CIDER-Seq stands for Circular DNA Enrichment Sequencing.
This is kind of obvious but it bears repeating. Viral nucleic acids in host organisms can be very diverse and this makes it difficult to sequence them accurately.
Currently there are two major methods to sequence viruses, a) short-read next generation sequencing (NGS) and b) cloning and Sanger sequencing. They both have drawbacks: short read NGS cannot perform de novo sequencing of full length viral genomes (see Q1); Sanger sequencing is terribly expensive and requires a lot of manual work.
In this study we've come up with a method that we think balances (at least to some extent!) the depth/economy of short-read NGS with the accuracy of Sanger sequencing.
We had some design criteria in mind when coming up with CIDER-Seq. We don't want to limit users to having prior knowledge of a target virus, i.e. conserved sequences for PCR or restriction digests, and we don't want to rely on a pre-existing (usually Sanger sequenced) reference genome for assembly.
In the end, our method does require some prior knowledge, primarily about the virus genome structure.
Our lab works on cassava, a very important tropical food crop. A majority of cassava production today occurs in Africa (though the crop is originally from South America). The -problem in Africa though is that cassava plants are vulnerable to periodic virus diseases, primarily the cassava mosaic disease. This disease is caused by the cassava geminiviruses, single-stranded DNA viruses that are actually composed of two genomic DNAs in a single infectious particle.
For this study, we sampled symptomatic cassava leaves from 6 individuals in a field trial in Kenya (red circle on map) and attempted to sequence whole genomes of the infecting viruses.
Our new method has two main steps: enrichment, and sequencing. The pipeline described above allows us to selectively enrich viral DNA from total DNA extracts of the infected host. It does this via an automated size selection step followed by a random circular amplification and de-branching steps. Random circular amplification is a very popular technique that used the phage Phi29 DNA Polymerase to amplify circular molecules primed with random oligonucleotides. This results in long, branched amplicons which often comprise multiple concatenated copies of the original templates. After enrichment, we use long-read SMRT sequencing (Pacific Biosciences Inc.). We sequenced two libraries, one in which step 8 is skipped (called NSS for non-size selected) and one in which step 8 is performed (called SS for size-selected).
The raw sequence data we obtained from the SMRT run needed to be processed, mainly because we sequenced hyperbranched products arising from the random amplification step. Since no one had ever deep-sequenced these products directly before, we had to develop a custom analysis pipeline and de-concatenation algorithm (unimaginatively christened DeConcat) to get sensible looking genome sequences.
Looking at the SMRT sequencing reads that met our quality and size thresholds, we found that we'd attained nearly complete enrichment of viral DNA in both libraries!
Looking at the size distributions of sequencing reads before and after the DeConcat algorithm we found that DeConcat works really effectively at reducing concatenated sequences into their individual, real, components.

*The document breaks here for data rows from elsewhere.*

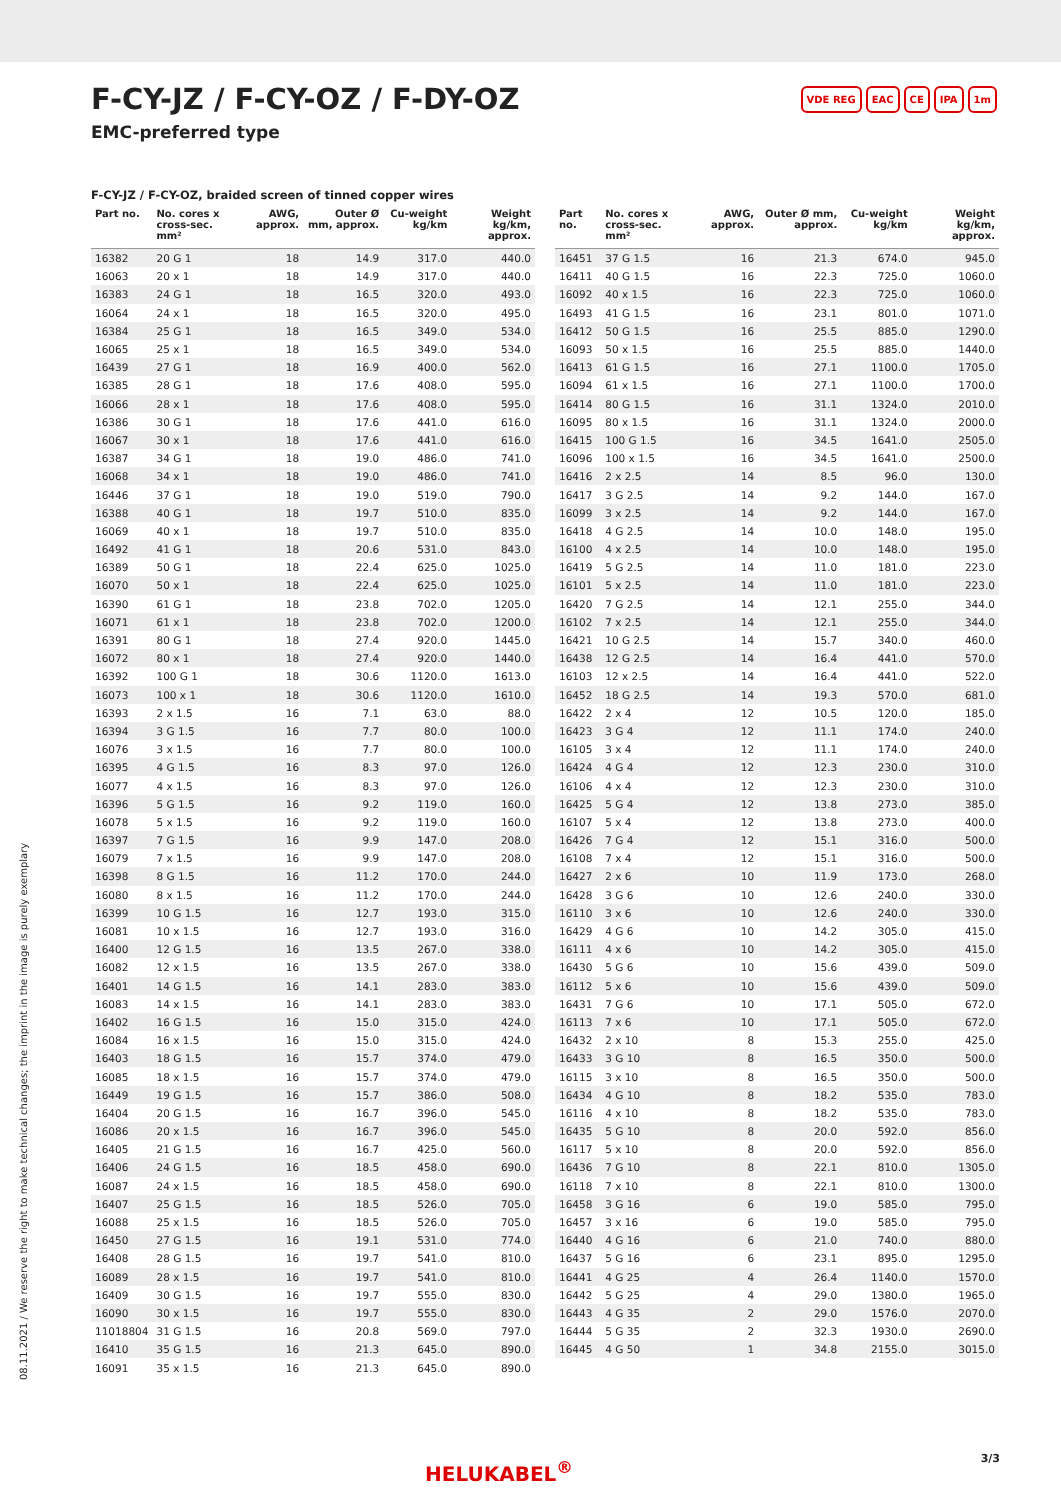F-CY-JZ / F-CY-OZ / F-DY-OZ
EMC-preferred type
VDE REG EAC CE IPA 1m
F-CY-JZ / F-CY-OZ, braided screen of tinned copper wires
| Part no. | No. cores x cross-sec. mm² | AWG, approx. | Outer Ø mm, approx. | Cu-weight kg/km | Weight kg/km, approx. |
| --- | --- | --- | --- | --- | --- |
| 16382 | 20 G 1 | 18 | 14.9 | 317.0 | 440.0 |
| 16063 | 20 x 1 | 18 | 14.9 | 317.0 | 440.0 |
| 16383 | 24 G 1 | 18 | 16.5 | 320.0 | 493.0 |
| 16064 | 24 x 1 | 18 | 16.5 | 320.0 | 495.0 |
| 16384 | 25 G 1 | 18 | 16.5 | 349.0 | 534.0 |
| 16065 | 25 x 1 | 18 | 16.5 | 349.0 | 534.0 |
| 16439 | 27 G 1 | 18 | 16.9 | 400.0 | 562.0 |
| 16385 | 28 G 1 | 18 | 17.6 | 408.0 | 595.0 |
| 16066 | 28 x 1 | 18 | 17.6 | 408.0 | 595.0 |
| 16386 | 30 G 1 | 18 | 17.6 | 441.0 | 616.0 |
| 16067 | 30 x 1 | 18 | 17.6 | 441.0 | 616.0 |
| 16387 | 34 G 1 | 18 | 19.0 | 486.0 | 741.0 |
| 16068 | 34 x 1 | 18 | 19.0 | 486.0 | 741.0 |
| 16446 | 37 G 1 | 18 | 19.0 | 519.0 | 790.0 |
| 16388 | 40 G 1 | 18 | 19.7 | 510.0 | 835.0 |
| 16069 | 40 x 1 | 18 | 19.7 | 510.0 | 835.0 |
| 16492 | 41 G 1 | 18 | 20.6 | 531.0 | 843.0 |
| 16389 | 50 G 1 | 18 | 22.4 | 625.0 | 1025.0 |
| 16070 | 50 x 1 | 18 | 22.4 | 625.0 | 1025.0 |
| 16390 | 61 G 1 | 18 | 23.8 | 702.0 | 1205.0 |
| 16071 | 61 x 1 | 18 | 23.8 | 702.0 | 1200.0 |
| 16391 | 80 G 1 | 18 | 27.4 | 920.0 | 1445.0 |
| 16072 | 80 x 1 | 18 | 27.4 | 920.0 | 1440.0 |
| 16392 | 100 G 1 | 18 | 30.6 | 1120.0 | 1613.0 |
| 16073 | 100 x 1 | 18 | 30.6 | 1120.0 | 1610.0 |
| 16393 | 2 x 1.5 | 16 | 7.1 | 63.0 | 88.0 |
| 16394 | 3 G 1.5 | 16 | 7.7 | 80.0 | 100.0 |
| 16076 | 3 x 1.5 | 16 | 7.7 | 80.0 | 100.0 |
| 16395 | 4 G 1.5 | 16 | 8.3 | 97.0 | 126.0 |
| 16077 | 4 x 1.5 | 16 | 8.3 | 97.0 | 126.0 |
| 16396 | 5 G 1.5 | 16 | 9.2 | 119.0 | 160.0 |
| 16078 | 5 x 1.5 | 16 | 9.2 | 119.0 | 160.0 |
| 16397 | 7 G 1.5 | 16 | 9.9 | 147.0 | 208.0 |
| 16079 | 7 x 1.5 | 16 | 9.9 | 147.0 | 208.0 |
| 16398 | 8 G 1.5 | 16 | 11.2 | 170.0 | 244.0 |
| 16080 | 8 x 1.5 | 16 | 11.2 | 170.0 | 244.0 |
| 16399 | 10 G 1.5 | 16 | 12.7 | 193.0 | 315.0 |
| 16081 | 10 x 1.5 | 16 | 12.7 | 193.0 | 316.0 |
| 16400 | 12 G 1.5 | 16 | 13.5 | 267.0 | 338.0 |
| 16082 | 12 x 1.5 | 16 | 13.5 | 267.0 | 338.0 |
| 16401 | 14 G 1.5 | 16 | 14.1 | 283.0 | 383.0 |
| 16083 | 14 x 1.5 | 16 | 14.1 | 283.0 | 383.0 |
| 16402 | 16 G 1.5 | 16 | 15.0 | 315.0 | 424.0 |
| 16084 | 16 x 1.5 | 16 | 15.0 | 315.0 | 424.0 |
| 16403 | 18 G 1.5 | 16 | 15.7 | 374.0 | 479.0 |
| 16085 | 18 x 1.5 | 16 | 15.7 | 374.0 | 479.0 |
| 16449 | 19 G 1.5 | 16 | 15.7 | 386.0 | 508.0 |
| 16404 | 20 G 1.5 | 16 | 16.7 | 396.0 | 545.0 |
| 16086 | 20 x 1.5 | 16 | 16.7 | 396.0 | 545.0 |
| 16405 | 21 G 1.5 | 16 | 16.7 | 425.0 | 560.0 |
| 16406 | 24 G 1.5 | 16 | 18.5 | 458.0 | 690.0 |
| 16087 | 24 x 1.5 | 16 | 18.5 | 458.0 | 690.0 |
| 16407 | 25 G 1.5 | 16 | 18.5 | 526.0 | 705.0 |
| 16088 | 25 x 1.5 | 16 | 18.5 | 526.0 | 705.0 |
| 16450 | 27 G 1.5 | 16 | 19.1 | 531.0 | 774.0 |
| 16408 | 28 G 1.5 | 16 | 19.7 | 541.0 | 810.0 |
| 16089 | 28 x 1.5 | 16 | 19.7 | 541.0 | 810.0 |
| 16409 | 30 G 1.5 | 16 | 19.7 | 555.0 | 830.0 |
| 16090 | 30 x 1.5 | 16 | 19.7 | 555.0 | 830.0 |
| 11018804 | 31 G 1.5 | 16 | 20.8 | 569.0 | 797.0 |
| 16410 | 35 G 1.5 | 16 | 21.3 | 645.0 | 890.0 |
| 16091 | 35 x 1.5 | 16 | 21.3 | 645.0 | 890.0 |
| Part no. | No. cores x cross-sec. mm² | AWG, approx. | Outer Ø mm, approx. | Cu-weight kg/km | Weight kg/km, approx. |
| --- | --- | --- | --- | --- | --- |
| 16451 | 37 G 1.5 | 16 | 21.3 | 674.0 | 945.0 |
| 16411 | 40 G 1.5 | 16 | 22.3 | 725.0 | 1060.0 |
| 16092 | 40 x 1.5 | 16 | 22.3 | 725.0 | 1060.0 |
| 16493 | 41 G 1.5 | 16 | 23.1 | 801.0 | 1071.0 |
| 16412 | 50 G 1.5 | 16 | 25.5 | 885.0 | 1290.0 |
| 16093 | 50 x 1.5 | 16 | 25.5 | 885.0 | 1440.0 |
| 16413 | 61 G 1.5 | 16 | 27.1 | 1100.0 | 1705.0 |
| 16094 | 61 x 1.5 | 16 | 27.1 | 1100.0 | 1700.0 |
| 16414 | 80 G 1.5 | 16 | 31.1 | 1324.0 | 2010.0 |
| 16095 | 80 x 1.5 | 16 | 31.1 | 1324.0 | 2000.0 |
| 16415 | 100 G 1.5 | 16 | 34.5 | 1641.0 | 2505.0 |
| 16096 | 100 x 1.5 | 16 | 34.5 | 1641.0 | 2500.0 |
| 16416 | 2 x 2.5 | 14 | 8.5 | 96.0 | 130.0 |
| 16417 | 3 G 2.5 | 14 | 9.2 | 144.0 | 167.0 |
| 16099 | 3 x 2.5 | 14 | 9.2 | 144.0 | 167.0 |
| 16418 | 4 G 2.5 | 14 | 10.0 | 148.0 | 195.0 |
| 16100 | 4 x 2.5 | 14 | 10.0 | 148.0 | 195.0 |
| 16419 | 5 G 2.5 | 14 | 11.0 | 181.0 | 223.0 |
| 16101 | 5 x 2.5 | 14 | 11.0 | 181.0 | 223.0 |
| 16420 | 7 G 2.5 | 14 | 12.1 | 255.0 | 344.0 |
| 16102 | 7 x 2.5 | 14 | 12.1 | 255.0 | 344.0 |
| 16421 | 10 G 2.5 | 14 | 15.7 | 340.0 | 460.0 |
| 16438 | 12 G 2.5 | 14 | 16.4 | 441.0 | 570.0 |
| 16103 | 12 x 2.5 | 14 | 16.4 | 441.0 | 522.0 |
| 16452 | 18 G 2.5 | 14 | 19.3 | 570.0 | 681.0 |
| 16422 | 2 x 4 | 12 | 10.5 | 120.0 | 185.0 |
| 16423 | 3 G 4 | 12 | 11.1 | 174.0 | 240.0 |
| 16105 | 3 x 4 | 12 | 11.1 | 174.0 | 240.0 |
| 16424 | 4 G 4 | 12 | 12.3 | 230.0 | 310.0 |
| 16106 | 4 x 4 | 12 | 12.3 | 230.0 | 310.0 |
| 16425 | 5 G 4 | 12 | 13.8 | 273.0 | 385.0 |
| 16107 | 5 x 4 | 12 | 13.8 | 273.0 | 400.0 |
| 16426 | 7 G 4 | 12 | 15.1 | 316.0 | 500.0 |
| 16108 | 7 x 4 | 12 | 15.1 | 316.0 | 500.0 |
| 16427 | 2 x 6 | 10 | 11.9 | 173.0 | 268.0 |
| 16428 | 3 G 6 | 10 | 12.6 | 240.0 | 330.0 |
| 16110 | 3 x 6 | 10 | 12.6 | 240.0 | 330.0 |
| 16429 | 4 G 6 | 10 | 14.2 | 305.0 | 415.0 |
| 16111 | 4 x 6 | 10 | 14.2 | 305.0 | 415.0 |
| 16430 | 5 G 6 | 10 | 15.6 | 439.0 | 509.0 |
| 16112 | 5 x 6 | 10 | 15.6 | 439.0 | 509.0 |
| 16431 | 7 G 6 | 10 | 17.1 | 505.0 | 672.0 |
| 16113 | 7 x 6 | 10 | 17.1 | 505.0 | 672.0 |
| 16432 | 2 x 10 | 8 | 15.3 | 255.0 | 425.0 |
| 16433 | 3 G 10 | 8 | 16.5 | 350.0 | 500.0 |
| 16115 | 3 x 10 | 8 | 16.5 | 350.0 | 500.0 |
| 16434 | 4 G 10 | 8 | 18.2 | 535.0 | 783.0 |
| 16116 | 4 x 10 | 8 | 18.2 | 535.0 | 783.0 |
| 16435 | 5 G 10 | 8 | 20.0 | 592.0 | 856.0 |
| 16117 | 5 x 10 | 8 | 20.0 | 592.0 | 856.0 |
| 16436 | 7 G 10 | 8 | 22.1 | 810.0 | 1305.0 |
| 16118 | 7 x 10 | 8 | 22.1 | 810.0 | 1300.0 |
| 16458 | 3 G 16 | 6 | 19.0 | 585.0 | 795.0 |
| 16457 | 3 x 16 | 6 | 19.0 | 585.0 | 795.0 |
| 16440 | 4 G 16 | 6 | 21.0 | 740.0 | 880.0 |
| 16437 | 5 G 16 | 6 | 23.1 | 895.0 | 1295.0 |
| 16441 | 4 G 25 | 4 | 26.4 | 1140.0 | 1570.0 |
| 16442 | 5 G 25 | 4 | 29.0 | 1380.0 | 1965.0 |
| 16443 | 4 G 35 | 2 | 29.0 | 1576.0 | 2070.0 |
| 16444 | 5 G 35 | 2 | 32.3 | 1930.0 | 2690.0 |
| 16445 | 4 G 50 | 1 | 34.8 | 2155.0 | 3015.0 |
08.11.2021 / We reserve the right to make technical changes; the imprint in the image is purely exemplary
HELUKABEL<sup>®</sup> 3/3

Here's an overview of how DeConcat works. Basically we first divide our raw sequence into two parts, first at the 30th nucleotide from the start. Next we align these two fragments, either regularly or after reverse complementing one of the fragments. We record the alignment score and go back to step 1, repeating the cutting and alignment process at increments of 30 nucleotides. Once all possible iterations are completed we select the highest scoring alignment and proceed to the next step. Here, we observed that alignments can take the form of one of 8 possible cases. Each is resolved in the manner shown. The case-resolution is done so as to maintain the original sequence topology as much as possible. Once the resolution is completed, we pass the now shorter sequence back through the entire process starting with step 1.
From our dataset we obtained a total of 270 full length cassava geminiviral genomes. We phased these genomes so that they all start at the same position and then performed some taxonomic and phylogenetic analysis to identify the likely identities of the virus species and strains in our dataset.
Our marketing slide!
We obtained full length genomes, each from sequencing single molecules. This means we've completely eliminated all assembly steps.
A cost comparison with the previous Sanger sequencing approach used by our lab and others.
Finally, in order to annotate our genomes, we did have to use the reference sequence, but this is not required for simply obtaining the genome sequences. And annotation can also be performed using distant 'reference' viruses.